On 3 June, 1770, James Cook wrote “we got under sail we stood away to the NW untill 8 oClock, at this time we discoverd low land quite aCross what we took for an opening upon between the Main and the Islands which proved to be a Bay about 5 or 6 Leagues deep... At Noon we were just within the entrance... the North point of the bay... I have named Cape Conway... and the Bay Repulse Bay... Among the many Islands that lay upon this coast there is one more remarkable than the rest being of a small very high and peaked [Pentecost Island]... In the PM steer'd thro' the passage... It is form'd by the Main on the west and by Islands on the East one of which is at least 5 Leagues in length [Whitsunday Island]... the whole passage is one continued safe harbour, besides a number of small Bays and Coves on each side where to all appearances Ships might lay as it were in a Bason, at least so they appeard to me for I did not wait to examine them as having been in Port so lately and being unwilling to loose the benefit of a light Moon. The land both on the Main and Islands especialy on the former is tolerable high and distinguished by hills and Vallies which are deversified with woods and Lawns that look'd green and pleasent. On a Sandy beach upon one of the Islands we saw two people and a Canoe with an outrigger that appeard to be both larger and differently built to any we have seen upon the Coast... This passage I have named Whitsunday's Passage, as it was discoverd on the day the Church commemorates that Festival and the Isles which form it Cumberland Isles in honour of His Royl Highness the Duke of Cumberland”.
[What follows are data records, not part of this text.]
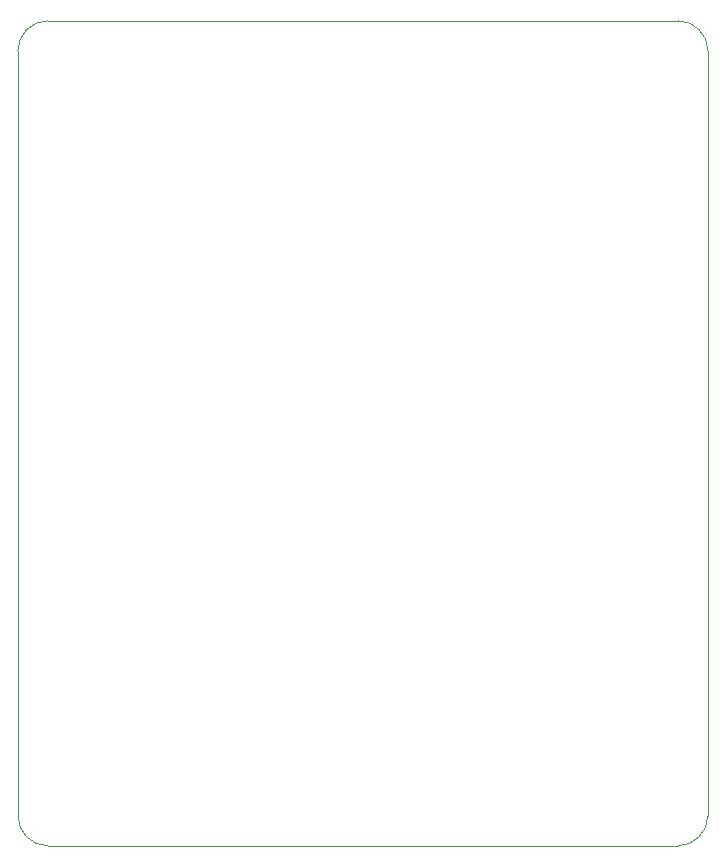
<source format=gm1>
%TF.GenerationSoftware,KiCad,Pcbnew,(6.0.7)*%
%TF.CreationDate,2022-10-18T19:39:03+02:00*%
%TF.ProjectId,15_button_controller,31355f62-7574-4746-9f6e-5f636f6e7472,rev?*%
%TF.SameCoordinates,Original*%
%TF.FileFunction,Profile,NP*%
%FSLAX46Y46*%
G04 Gerber Fmt 4.6, Leading zero omitted, Abs format (unit mm)*
G04 Created by KiCad (PCBNEW (6.0.7)) date 2022-10-18 19:39:03*
%MOMM*%
%LPD*%
G01*
G04 APERTURE LIST*
%TA.AperFunction,Profile*%
%ADD10C,0.100000*%
%TD*%
G04 APERTURE END LIST*
D10*
X120650000Y-123190000D02*
X120650000Y-58420000D01*
X120650000Y-58420000D02*
G75*
G03*
X118110000Y-55880000I-2540000J0D01*
G01*
X62230000Y-58420000D02*
X62230000Y-123190000D01*
X118110000Y-55880000D02*
X64770000Y-55880000D01*
X64770000Y-55880000D02*
G75*
G03*
X62230000Y-58420000I0J-2540000D01*
G01*
X62230000Y-123190000D02*
G75*
G03*
X64770000Y-125730000I2540000J0D01*
G01*
X64770000Y-125730000D02*
X118110000Y-125730000D01*
X118110000Y-125730000D02*
G75*
G03*
X120650000Y-123190000I0J2540000D01*
G01*
M02*

</source>
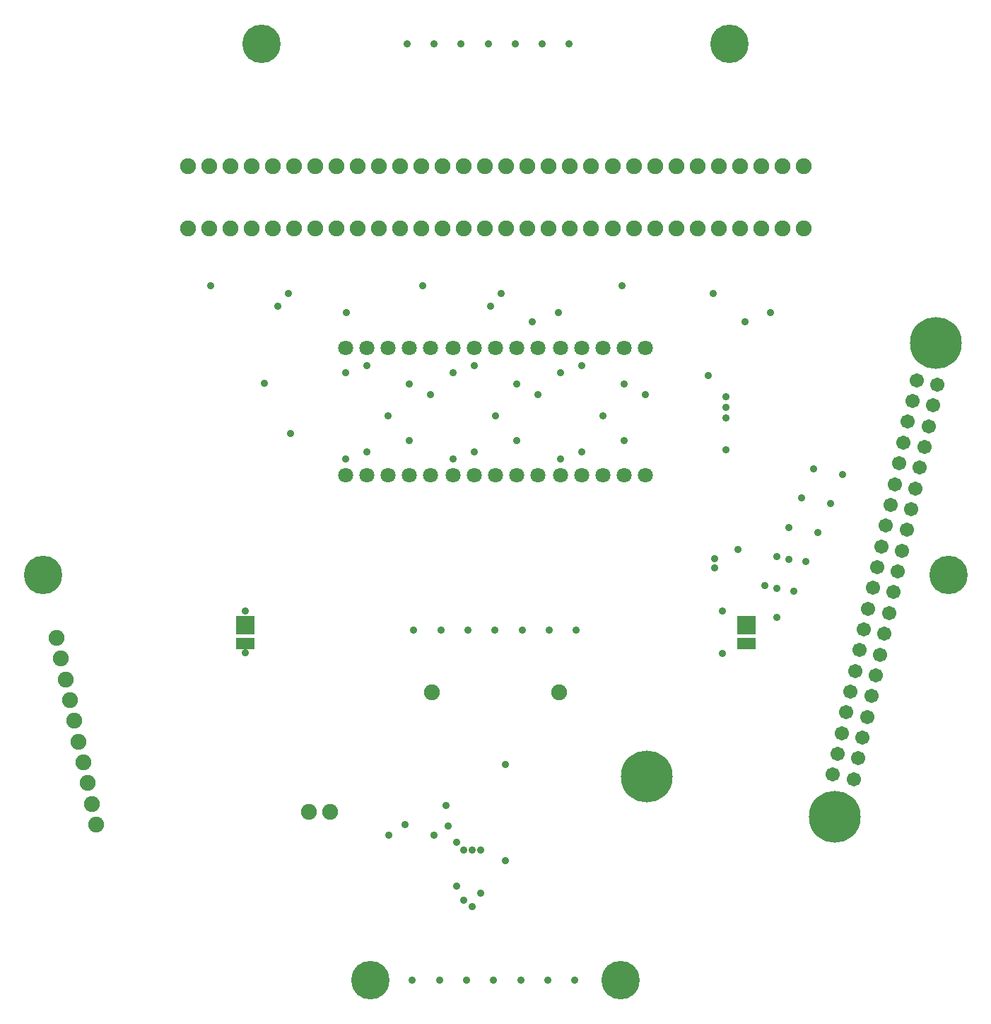
<source format=gts>
G04*
G04 #@! TF.GenerationSoftware,Altium Limited,Altium Designer,18.1.11 (251)*
G04*
G04 Layer_Color=8388736*
%FSLAX25Y25*%
%MOIN*%
G70*
G01*
G75*
%ADD18R,0.09068X0.09068*%
%ADD19R,0.09068X0.05524*%
%ADD20C,0.06706*%
%ADD21C,0.24422*%
%ADD22C,0.07493*%
%ADD23C,0.07099*%
%ADD24C,0.18123*%
%ADD25C,0.03556*%
D18*
X118110Y185039D02*
D03*
X-118110D02*
D03*
D19*
X118110Y176575D02*
D03*
X-118110D02*
D03*
D20*
X198587Y300588D02*
D03*
X196508Y290806D02*
D03*
X194429Y281025D02*
D03*
X192350Y271243D02*
D03*
X190270Y261462D02*
D03*
X188191Y251680D02*
D03*
X186112Y241899D02*
D03*
X184033Y232117D02*
D03*
X181954Y222336D02*
D03*
X179875Y212554D02*
D03*
X177796Y202773D02*
D03*
X175716Y192991D02*
D03*
X173637Y183210D02*
D03*
X171558Y173428D02*
D03*
X169479Y163647D02*
D03*
X167400Y153866D02*
D03*
X165321Y144084D02*
D03*
X163242Y134302D02*
D03*
X161163Y124521D02*
D03*
X208368Y298509D02*
D03*
X206289Y288727D02*
D03*
X204210Y278946D02*
D03*
X202131Y269164D02*
D03*
X200052Y259383D02*
D03*
X197973Y249601D02*
D03*
X195894Y239820D02*
D03*
X193815Y230038D02*
D03*
X191735Y220257D02*
D03*
X189656Y210475D02*
D03*
X187577Y200694D02*
D03*
X185498Y190912D02*
D03*
X183419Y181131D02*
D03*
X181340Y171349D02*
D03*
X179261Y161568D02*
D03*
X177181Y151786D02*
D03*
X175102Y142005D02*
D03*
X173023Y132223D02*
D03*
X170944Y122442D02*
D03*
X168865Y112661D02*
D03*
X159084Y114740D02*
D03*
D21*
X159988Y94946D02*
D03*
X71416Y113772D02*
D03*
X207464Y318302D02*
D03*
D22*
X-88150Y97244D02*
D03*
X-78150D02*
D03*
X-188277Y91199D02*
D03*
X-190356Y100981D02*
D03*
X-192435Y110762D02*
D03*
X-194514Y120544D02*
D03*
X-196593Y130325D02*
D03*
X-198672Y140106D02*
D03*
X-200751Y149888D02*
D03*
X-202830Y159669D02*
D03*
X-204910Y169451D02*
D03*
X-206989Y179232D02*
D03*
X145118Y372047D02*
D03*
X135118D02*
D03*
X125118D02*
D03*
X115118D02*
D03*
X105118D02*
D03*
X95118D02*
D03*
X85118D02*
D03*
X75118D02*
D03*
X65118D02*
D03*
X55118D02*
D03*
Y401575D02*
D03*
X65118D02*
D03*
X75118D02*
D03*
X85118D02*
D03*
X95118D02*
D03*
X105118D02*
D03*
X115118D02*
D03*
X125118D02*
D03*
X135118D02*
D03*
X145118D02*
D03*
X45000Y372047D02*
D03*
X35000D02*
D03*
X25000D02*
D03*
X15000D02*
D03*
X5000D02*
D03*
X-5000D02*
D03*
X-15000D02*
D03*
X-25000D02*
D03*
X-35000D02*
D03*
X-45000D02*
D03*
Y401575D02*
D03*
X-35000D02*
D03*
X-25000D02*
D03*
X-15000D02*
D03*
X-5000D02*
D03*
X5000D02*
D03*
X15000D02*
D03*
X25000D02*
D03*
X35000D02*
D03*
X45000D02*
D03*
X-55118Y372047D02*
D03*
X-65118D02*
D03*
X-75118D02*
D03*
X-85118D02*
D03*
X-95118D02*
D03*
X-105118D02*
D03*
X-115118D02*
D03*
X-125118D02*
D03*
X-135118D02*
D03*
X-145118D02*
D03*
Y401575D02*
D03*
X-135118D02*
D03*
X-125118D02*
D03*
X-115118D02*
D03*
X-105118D02*
D03*
X-95118D02*
D03*
X-85118D02*
D03*
X-75118D02*
D03*
X-65118D02*
D03*
X-55118D02*
D03*
X-29921Y153543D02*
D03*
X29921D02*
D03*
D23*
X30630Y315906D02*
D03*
X40630D02*
D03*
X50630D02*
D03*
X60630D02*
D03*
X70630D02*
D03*
Y255906D02*
D03*
X60630D02*
D03*
X50630D02*
D03*
X40630D02*
D03*
X30630D02*
D03*
X-20000Y315905D02*
D03*
X-10000D02*
D03*
X0D02*
D03*
X10000D02*
D03*
X20000D02*
D03*
Y255906D02*
D03*
X10000D02*
D03*
X0D02*
D03*
X-10000D02*
D03*
X-20000D02*
D03*
X-70630Y315906D02*
D03*
X-60630D02*
D03*
X-50630D02*
D03*
X-40630D02*
D03*
X-30630D02*
D03*
Y255906D02*
D03*
X-40630D02*
D03*
X-50630D02*
D03*
X-60630D02*
D03*
X-70630D02*
D03*
D24*
X110393Y459265D02*
D03*
X59055Y17740D02*
D03*
X-213541Y208935D02*
D03*
X-110393Y459265D02*
D03*
X-59055Y17740D02*
D03*
X213541Y208935D02*
D03*
D25*
X-38583Y182874D02*
D03*
X-25820D02*
D03*
X-13058D02*
D03*
X-295D02*
D03*
X12467D02*
D03*
X25230D02*
D03*
X37992D02*
D03*
X-41831Y459265D02*
D03*
X-29068D02*
D03*
X-16306D02*
D03*
X-3543D02*
D03*
X9219D02*
D03*
X21982D02*
D03*
X34744D02*
D03*
X37303Y17740D02*
D03*
X24541D02*
D03*
X11778D02*
D03*
X-984D02*
D03*
X-13747D02*
D03*
X-26509D02*
D03*
X-39272D02*
D03*
X-23524Y100098D02*
D03*
X-22441Y90453D02*
D03*
X-28997Y86201D02*
D03*
X-50454D02*
D03*
X-42854Y91201D02*
D03*
X103115Y212303D02*
D03*
X114235Y220866D02*
D03*
X103115Y216535D02*
D03*
X132578Y188808D02*
D03*
X132554Y202547D02*
D03*
X138337Y216249D02*
D03*
X108563Y287796D02*
D03*
Y292796D02*
D03*
X100223Y302796D02*
D03*
X102579Y341610D02*
D03*
X-2500Y335630D02*
D03*
X-34408Y345079D02*
D03*
X59469D02*
D03*
X129644Y332479D02*
D03*
X29566Y332440D02*
D03*
X-70552Y332480D02*
D03*
X-134507Y345079D02*
D03*
X-20000Y263385D02*
D03*
X126772Y203847D02*
D03*
X132554Y217610D02*
D03*
X138337Y231288D02*
D03*
X144119Y245051D02*
D03*
X149902Y258802D02*
D03*
X163582Y256300D02*
D03*
X157800Y242562D02*
D03*
X152017Y228824D02*
D03*
X146235Y215085D02*
D03*
X140453Y201347D02*
D03*
X-118110Y191968D02*
D03*
Y172107D02*
D03*
X-96653Y275611D02*
D03*
X-109015Y299212D02*
D03*
X106791Y171811D02*
D03*
Y191968D02*
D03*
X4725Y119428D02*
D03*
X4725Y74272D02*
D03*
X-15157Y55610D02*
D03*
X-7185Y58858D02*
D03*
X-18307Y62106D02*
D03*
Y82874D02*
D03*
X-11122Y52362D02*
D03*
X-15157Y79232D02*
D03*
X-7185Y79232D02*
D03*
X-11122D02*
D03*
X2500Y341610D02*
D03*
X-97618D02*
D03*
X117480Y328248D02*
D03*
X-102618Y335630D02*
D03*
X17402Y328209D02*
D03*
X108563Y267796D02*
D03*
Y282796D02*
D03*
X50551Y283760D02*
D03*
X-79Y283760D02*
D03*
X-50709Y283760D02*
D03*
X30630Y304331D02*
D03*
X40630Y307480D02*
D03*
X60630Y298819D02*
D03*
X70630Y293701D02*
D03*
X60630Y272047D02*
D03*
X40630Y266929D02*
D03*
X30630Y263386D02*
D03*
X-20000Y304331D02*
D03*
X-10000Y307480D02*
D03*
X10000Y298819D02*
D03*
X20000Y293701D02*
D03*
X10000Y272047D02*
D03*
X-10000Y266929D02*
D03*
X-70630Y304331D02*
D03*
X-60630Y307481D02*
D03*
X-40630Y298819D02*
D03*
X-30630Y293701D02*
D03*
X-40630Y272047D02*
D03*
X-60630Y266929D02*
D03*
X-70630Y263386D02*
D03*
M02*

</source>
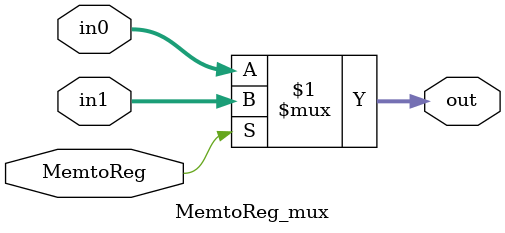
<source format=v>
`timescale 1ns / 1ps

module MemtoReg_mux(
input [31:0] in0,
input [31:0] in1,
input MemtoReg,
output [31:0] out
);
    assign out = (MemtoReg)? in1: in0;
endmodule

</source>
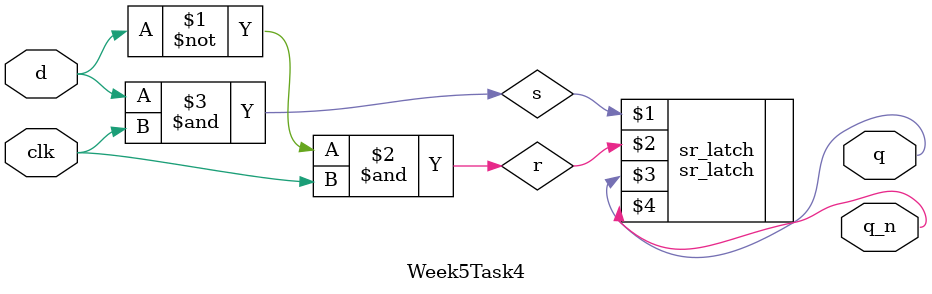
<source format=v>
module Week5Task4
(
input clk,
input d,
output q,
output q_n
);
wire r = ~d & clk;
wire s = d & clk ;
sr_latch sr_latch (s, r, q, q_n) ;
endmodule


</source>
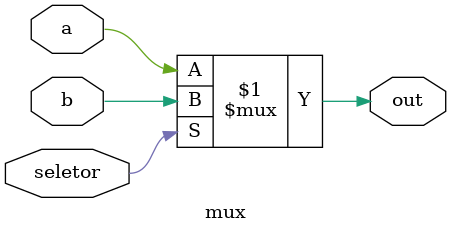
<source format=v>
module mux(
    input wire seletor,
    input wire a,
    input wire b,
    output wire out
);

//Se o seletor for 1, a saída vai ser b, se não, será a
assign out = (seletor) ? b : a;

endmodule
</source>
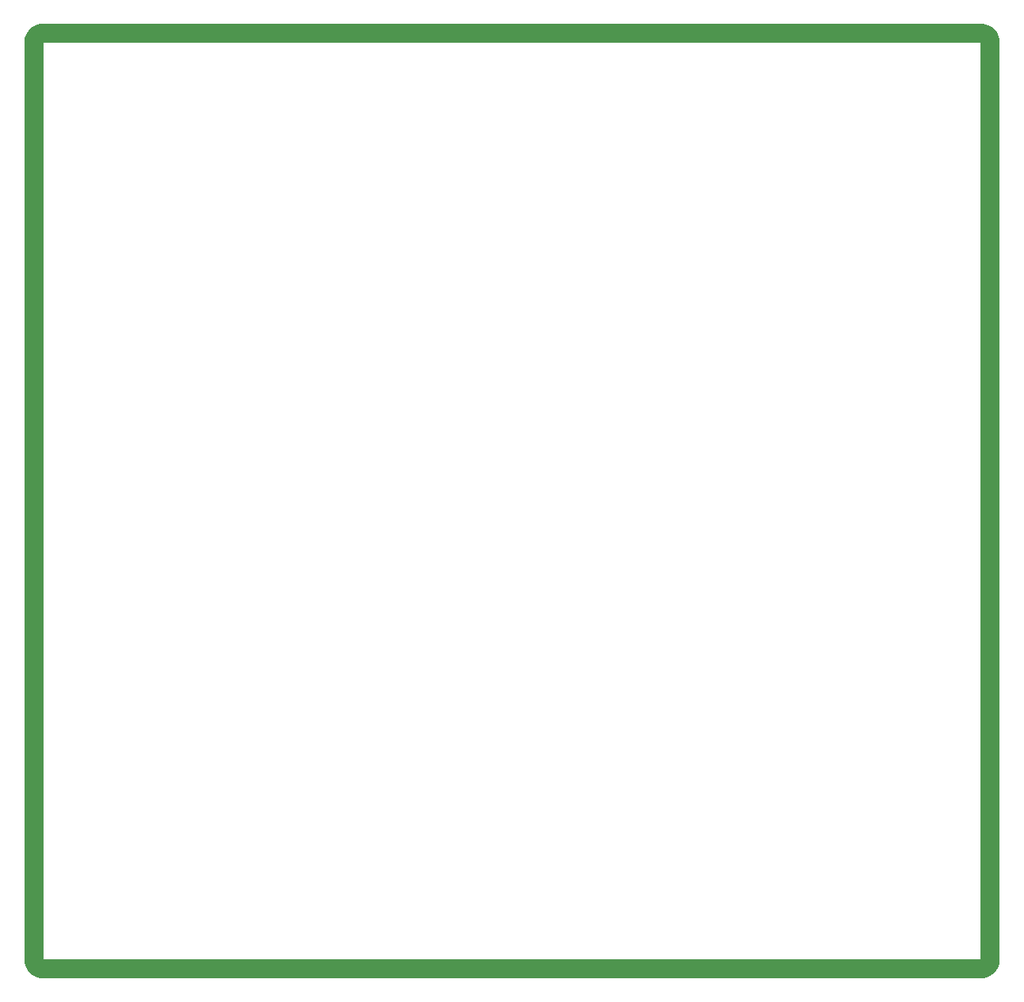
<source format=gm1>
%FSDAX23Y23*%
%MOIN*%
%SFA1B1*%

%IPPOS*%
%ADD61C,0.078740*%
%LNupcnsl-abs-comms-rfpatest-v1.0-1*%
%LPD*%
G54D61*
X03987Y03862D02*
D01*
X03987Y03864*
X03986Y03867*
X03986Y03870*
X03985Y03873*
X03984Y03875*
X03983Y03878*
X03982Y03880*
X03981Y03883*
X03979Y03885*
X03977Y03887*
X03976Y03889*
X03974Y03891*
X03972Y03893*
X03969Y03894*
X03967Y03896*
X03965Y03897*
X03962Y03898*
X03960Y03899*
X03957Y03900*
X03954Y03900*
X03951Y03901*
X03949Y03901*
X03947Y03901*
X03987Y03862D02*
D01*
X03987Y03864*
X03986Y03867*
X03986Y03870*
X03985Y03873*
X03984Y03875*
X03983Y03878*
X03982Y03880*
X03981Y03883*
X03979Y03885*
X03977Y03887*
X03976Y03889*
X03974Y03891*
X03972Y03893*
X03969Y03894*
X03967Y03896*
X03965Y03897*
X03962Y03898*
X03960Y03899*
X03957Y03900*
X03954Y03900*
X03951Y03901*
X03949Y03901*
X03947Y03901*
Y-00039D02*
D01*
X03950Y-00039*
X03953Y-00038*
X03956Y-00038*
X03958Y-00037*
X03961Y-00036*
X03963Y-00035*
X03966Y-00034*
X03968Y-00033*
X03970Y-00031*
X03973Y-00030*
X03975Y-00028*
X03977Y-00026*
X03978Y-00024*
X03980Y-00022*
X03981Y-00019*
X03983Y-00017*
X03984Y-00014*
X03985Y-00012*
X03986Y-00009*
X03986Y-00006*
X03986Y-00004*
X03987Y-00001*
X03987Y00000*
X03947Y-00039D02*
D01*
X03950Y-00039*
X03953Y-00038*
X03956Y-00038*
X03958Y-00037*
X03961Y-00036*
X03963Y-00035*
X03966Y-00034*
X03968Y-00033*
X03970Y-00031*
X03973Y-00030*
X03975Y-00028*
X03977Y-00026*
X03978Y-00024*
X03980Y-00022*
X03981Y-00019*
X03983Y-00017*
X03984Y-00014*
X03985Y-00012*
X03986Y-00009*
X03986Y-00006*
X03986Y-00004*
X03987Y-00001*
X03987Y00000*
X00000Y03901D02*
D01*
X-00002Y03901*
X-00005Y03901*
X-00008Y03900*
X-00010Y03900*
X-00013Y03899*
X-00016Y03898*
X-00018Y03896*
X-00020Y03895*
X-00023Y03894*
X-00025Y03892*
X-00027Y03890*
X-00029Y03888*
X-00031Y03886*
X-00032Y03884*
X-00034Y03881*
X-00035Y03879*
X-00036Y03876*
X-00037Y03874*
X-00038Y03871*
X-00038Y03869*
X-00039Y03866*
X-00039Y03863*
X-00039Y03862*
X00000Y03901D02*
D01*
X-00002Y03901*
X-00005Y03901*
X-00008Y03900*
X-00010Y03900*
X-00013Y03899*
X-00016Y03898*
X-00018Y03896*
X-00020Y03895*
X-00023Y03894*
X-00025Y03892*
X-00027Y03890*
X-00029Y03888*
X-00031Y03886*
X-00032Y03884*
X-00034Y03881*
X-00035Y03879*
X-00036Y03876*
X-00037Y03874*
X-00038Y03871*
X-00038Y03869*
X-00039Y03866*
X-00039Y03863*
X-00039Y03862*
Y00000D02*
D01*
X-00039Y-00002*
X-00038Y-00005*
X-00038Y-00008*
X-00037Y-00010*
X-00036Y-00013*
X-00035Y-00016*
X-00034Y-00018*
X-00033Y-00020*
X-00031Y-00023*
X-00030Y-00025*
X-00028Y-00027*
X-00026Y-00029*
X-00024Y-00031*
X-00022Y-00032*
X-00019Y-00034*
X-00017Y-00035*
X-00014Y-00036*
X-00012Y-00037*
X-00009Y-00038*
X-00006Y-00038*
X-00004Y-00039*
X-00001Y-00039*
X00000Y-00039*
X-00039Y00000D02*
D01*
X-00039Y-00002*
X-00038Y-00005*
X-00038Y-00008*
X-00037Y-00010*
X-00036Y-00013*
X-00035Y-00016*
X-00034Y-00018*
X-00033Y-00020*
X-00031Y-00023*
X-00030Y-00025*
X-00028Y-00027*
X-00026Y-00029*
X-00024Y-00031*
X-00022Y-00032*
X-00019Y-00034*
X-00017Y-00035*
X-00014Y-00036*
X-00012Y-00037*
X-00009Y-00038*
X-00006Y-00038*
X-00004Y-00039*
X-00001Y-00039*
X00000Y-00039*
X03987Y03862D02*
Y00000D01*
X00000Y03901D02*
X03947D01*
X00000Y-00039D02*
X03947D01*
X-00039Y03862D02*
Y00000D01*
M02*
</source>
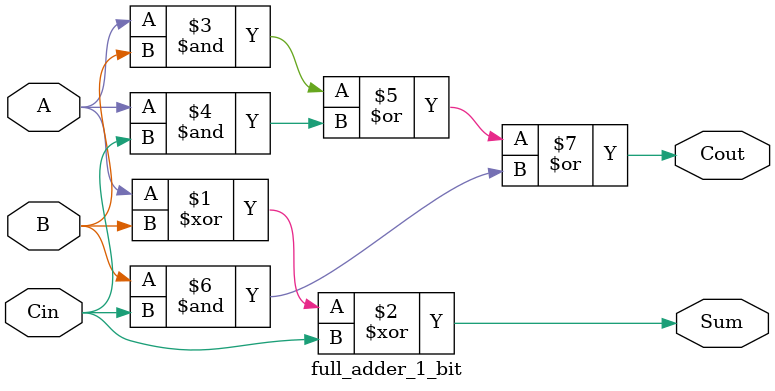
<source format=sv>
module full_adder_1_bit(
	input logic A, B, Cin,
	output logic Sum, Cout
);

	assign Sum  = A ^ B ^ Cin;
	assign Cout = (A & B)|(A & Cin)|(B & Cin);

endmodule
</source>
Henry Seymour Conway, was a secretary of state.

Henry Frederick, Duke of Cumberland, was a younger brother of King George III.

 

Joseph Banks wrote “At day break the anchor was weighd and we stood along shore till we found ourselves in a bay off the outermost point of which were the Islands seen yesterday; by 8 it was resolvd to stand out again through a passage which was seen between them and the main which was accordingly done. The countrey within the bay, especialy on the innermost side, was well wooded, lookd fertile and pleasant. After dinner standing among Islands which were very barren, rising high and steep from the sea; on one of these we saw with our glasses 2 men a woman and a small canoe fitted with an outrigger, which made us hope that the people were something improvd as their boat was far preferable to the bark Canoes of Stingrays bay [Botany Bay]”.